Selain itu, Tari Ngebeng (Seni Pertunjukan) dari Kabupaten Batanghari, Ngayun Ruci (Adat Istiadat Masyarakat, Ritus dan Perayaan) Kabupaten Kerinci juga masuk warisan budaya tak benda nasional 2021.

Sertifikat penetapan Warisan Budaya Takl Benda Indonesia Tahun 2021 itu diterima langsung Gubernur Jambi, Al Haris di Gedung Plasa Insan Berprestasi Kementerian Pendidikan, Kebudayaan, Riset dan Teknologi Rl, Jakarta, Selasa (07/12/2021) malam lalu.

Baca juga: Kepala BPKAD, Kepala Dinkes dan Kaban Kesbangpol Merangin Dilantik, Ini Namanya

Gubernur Jambi, Al Haris mengharapkan khazanah budaya yang ada di Provinsi Jambi terus terangkat, sehingga lebih dikenal oleh masyarakat luas.

Itu dikatakan Al Haris usai menerima 3 Sertifikat Penetapan Warisan Budaya Takbenda Indonesia untuk Provinsi Jambi yang secara langsung diserahkan oleh Dirjen Kebudayaan Kementerian Pendidikan, Kebudayaan, Riset dan Teknologi RI, Hilmar Farid.

"Kedepannya, saya mengharapkan untuk lebih memperbanyak lagi khazanah budaya Jambi dengan langsung turun membina, sehingga bisa kita usulkan lagi menjadi warisan budaya tak benda Indonesia. Kita akan membina dan mengembangkan kebudayaan kebudayaan yang ada di Provinsi Jambi yang sudah ada sejak dulu kala," kata Al Haris.

Baca juga: Diketok Tengah Malam, APBD Merangin 2022 Rp 1,36 Triliun

"Kita juga akan mengajak masyarakat sekitar untuk melestarikan kebudayaan yang telah ada, serta memberikan edukasi kepada generasi muda bahwa Jambi ini sangat kaya akan khazanah budaya warisan dari leluhur yang perlu terus untuk dilestarikan dan dijaga bersama," lanjut Al Haris.

Al Haris memberikan apresiasi kepada Kementerian Pendidikan, Kebudayaan, Riset dan Teknologi RI yang dengan rutin setiap tahunnya menyelenggarakan acara Penetapan Warisan Budaya Takbenda Indonesia ini, karena memang Indonesia sangat kaya akan khazanah budaya khususnya Provinsi Jambi.

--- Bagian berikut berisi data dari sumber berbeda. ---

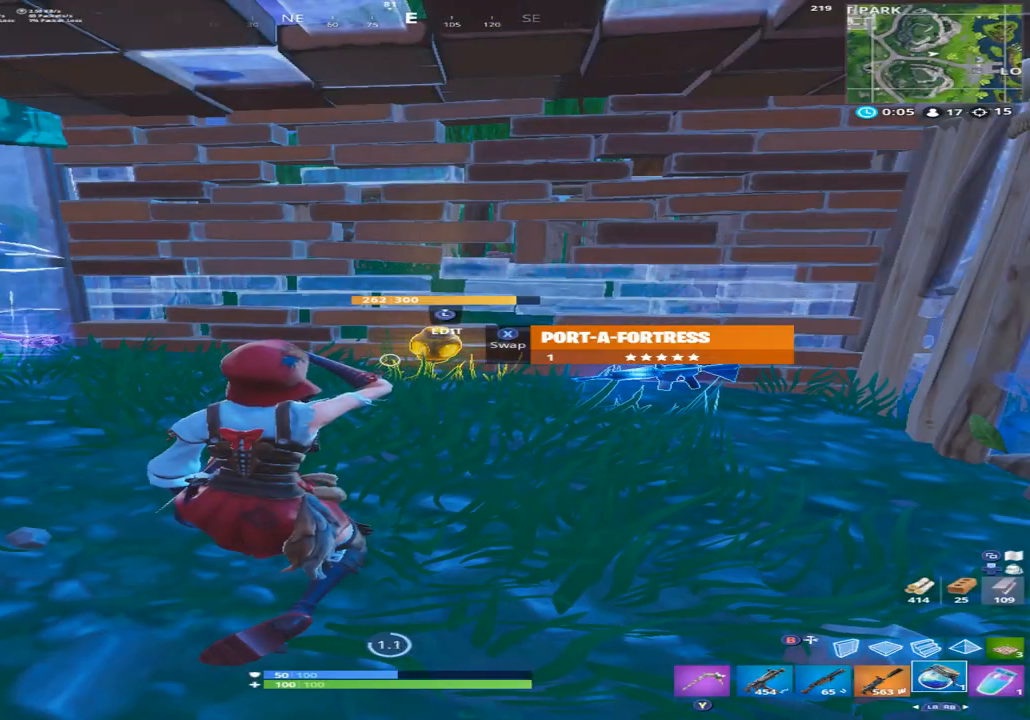
{"buttons": [], "left_stick": "center", "right_stick": "center", "events": []}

"Semua keberagaman khazanah budaya ini tidak mungkin terangkat, jika tidak kita kemas secara baik. Saya juga memberikan apresiasi kepada Dinas Kebudayaan dan Pariwisata Provinsi Jambi yang selama ini telah melakukan pembinaan, sehingga Provinsi Jambi bisa mendapatkan 3 sertifikat warisan budaya tak benda," kata Al Haris.(*)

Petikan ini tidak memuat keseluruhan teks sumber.